EXERCISE OBJECTIVE:
Filter the entries below, keeping only lines with the word "bold".

------------------------------------------------

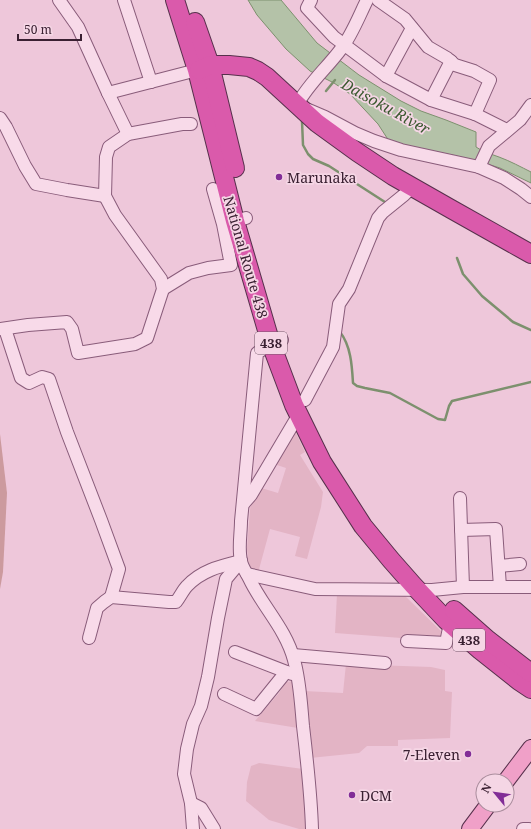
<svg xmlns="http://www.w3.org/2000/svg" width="531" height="829" font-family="'Noto Serif',serif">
<rect width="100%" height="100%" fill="#eec7da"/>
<!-- farmland -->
<g fill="#e3b4c5">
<polygon points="294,429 305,452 300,455 323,492 321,507 307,559 295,556 300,537 270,529 258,573 249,571 247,548 251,498 258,487 278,493 286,468 274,464"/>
<polygon points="337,594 403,594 444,634 441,641 335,633"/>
<polygon points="346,664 431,667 445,670 445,691 452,692 450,738 398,740 398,746 367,746 359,753 310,758 304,691 343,693"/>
<polygon points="293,681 298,728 255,721 279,693 286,682"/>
<polygon points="259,763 303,769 307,829 299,829 269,820 246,801 247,782 251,766"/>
</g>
<!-- green -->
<polygon fill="#cc9a9e" points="0,434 7,493 3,572 0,589"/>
<!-- water -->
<path fill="#b4c2a8" stroke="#7d906e" d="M 248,0 L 281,0 L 317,43 L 359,75 L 401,101 L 421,111 L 446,120 L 476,132 L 476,147 C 483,152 491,154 499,157 C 510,161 521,167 531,172 L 531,183 L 500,168 L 480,162 L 452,155 L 425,150 L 389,141 L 378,124 L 350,94 L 334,83 L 310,71 L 286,49 L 257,15 Z"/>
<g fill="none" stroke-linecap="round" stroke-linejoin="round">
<!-- stream -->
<g stroke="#7d906e" stroke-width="2.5">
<polyline points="326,91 335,80"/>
<polyline points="302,121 303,145 308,154 313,159 329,166 388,204"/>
<polyline points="457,258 463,274 482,296 513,322 531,330"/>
<path d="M 340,332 C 351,346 352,366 353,383 L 357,386 L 365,388 L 390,393 L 438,419 L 445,420 L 449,406 L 452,401 L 531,382"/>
</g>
<!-- minor casing -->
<g stroke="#895c7a" stroke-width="14">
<g id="minor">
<polyline points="59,0 78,27 108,93 128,134"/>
<polyline points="124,0 151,82"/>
<polyline points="311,0 307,8 334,37 386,76 431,100 475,114 507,130"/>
<path d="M 367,0 C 359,16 352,35 341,49 C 327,68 308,84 297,105 L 325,117 L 355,133 L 374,141 L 401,150 L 479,167 L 504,178 L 521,189 L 531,197"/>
<polyline points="378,0 405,19 428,47 447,58 455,65 474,71 490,80 475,114"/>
<polyline points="386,76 412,28"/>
<polyline points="108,93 197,70"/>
<polyline points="431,100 451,61"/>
<polyline points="0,118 6,127 25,166 36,184 67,190 105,196"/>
<polyline points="479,167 489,146 520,120 531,105"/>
<polyline points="228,223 246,218"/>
<polyline points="163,289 189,273 208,268 231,265 223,224 213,189"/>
<polyline points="0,329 28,325 67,322 72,329 78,353 135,344 147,338 163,289 161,279 115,215 105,196 106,157 109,147 128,134 182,124 191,124"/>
<polyline points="5,329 21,378 29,383 42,377 49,379 67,432 101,520 119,569 111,597"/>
<path d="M 282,340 L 271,344 L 257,353 L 241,521 C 241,534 238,548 241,561 C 242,567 246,572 249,578 C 262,606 286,629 294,660 C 300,681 301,704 303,726 C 307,760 311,795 312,829"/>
<polyline points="305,400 333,347 339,304 349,289 378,218 383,212 404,195 412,187"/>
<polyline points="460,498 463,587"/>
<polyline points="244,503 251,495 299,414"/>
<polyline points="461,530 496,529 500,587"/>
<polyline points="499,566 520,564"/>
<polyline points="247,574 315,589 432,590 463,587 531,587"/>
<path d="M 89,638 L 97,608 L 104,602 L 111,597 L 169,602 L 176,602 C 180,597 183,590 187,586 C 202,570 221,566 241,561"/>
<polyline points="407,641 446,643 450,623"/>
<polyline points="235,652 292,674"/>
<polyline points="293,655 385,663"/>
<polyline points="224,694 256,709 286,672"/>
<polyline points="191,803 201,808 214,829"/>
<polyline points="193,829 191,803 184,774 187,749 193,724 201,706 208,677 218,618 226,579 241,561"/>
<polyline points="523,829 529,829"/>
</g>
</g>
<!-- major casing -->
<g stroke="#57304c" stroke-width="18">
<g id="major">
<polyline points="506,781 531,748"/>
<polyline points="470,829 488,805"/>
</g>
</g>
<!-- highway casing -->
<g stroke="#57304c" stroke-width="20">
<g id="highway">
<polyline points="175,0 197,70 235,221 271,344 294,405 322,462 363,526 391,560 413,585 446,620 480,650 519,681 531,689"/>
<polyline points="195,22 210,65 235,168"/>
<polyline points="199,70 210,65 229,65 249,67 258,71 267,77 317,123 357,152 393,176 451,209 531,254"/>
<polyline points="454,610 488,640 531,673"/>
</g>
</g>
<!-- minor -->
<use href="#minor" stroke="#f8dae9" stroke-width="12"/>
<!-- major -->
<use href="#major" stroke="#f0a0c8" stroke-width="16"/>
<!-- highway -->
<use href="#highway" stroke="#da5aab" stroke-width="18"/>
</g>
<!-- markers -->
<g fill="#822d97" stroke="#f5d6e5" stroke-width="1.5">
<circle cx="279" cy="177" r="4"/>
<circle cx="468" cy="754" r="4"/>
<circle cx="352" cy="795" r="4"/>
</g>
<g text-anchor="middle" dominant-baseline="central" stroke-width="3.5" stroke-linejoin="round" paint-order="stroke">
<!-- shield labels -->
<g fill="#f5d6e5" stroke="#725768" stroke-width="1">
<rect x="255" y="332" width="32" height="22" rx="3"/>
<rect x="453" y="629" width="32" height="22" rx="3"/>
</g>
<g font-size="13" font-weight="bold" fill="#3a2032">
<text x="271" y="343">438</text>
<text x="469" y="640">438</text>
</g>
<!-- poi labels -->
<g font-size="14" fill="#3a2032" stroke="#f5d6e5" text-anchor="start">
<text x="287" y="177">Marunaka</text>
<text x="460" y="754" text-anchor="end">7-Eleven</text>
<text x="360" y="795">DCM</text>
</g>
<!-- street labels -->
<g font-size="14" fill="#3a2032" stroke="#f5d6e5">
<text transform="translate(246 257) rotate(74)">National Route 438</text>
</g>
<!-- water labels -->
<g font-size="15" font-style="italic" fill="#3a592f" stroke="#f5d6e5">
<text transform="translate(386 106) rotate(29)">Daisoku River</text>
</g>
</g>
<!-- north arrow -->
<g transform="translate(495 793) rotate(299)"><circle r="19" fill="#f5d6e5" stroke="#aa8d9d"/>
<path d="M0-3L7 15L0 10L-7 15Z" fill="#822d97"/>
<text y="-6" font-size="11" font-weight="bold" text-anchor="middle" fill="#3a2032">N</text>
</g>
<!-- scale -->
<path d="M18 34v6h63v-6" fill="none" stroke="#3a2032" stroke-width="2"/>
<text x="24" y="34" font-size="12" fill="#3a2032" stroke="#f5d6e5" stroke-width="3" paint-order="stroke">50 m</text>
</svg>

------------------------------------------------

RESULT OF THIS TASK:
<g font-size="13" font-weight="bold" fill="#3a2032">
<text y="-6" font-size="11" font-weight="bold" text-anchor="middle" fill="#3a2032">N</text>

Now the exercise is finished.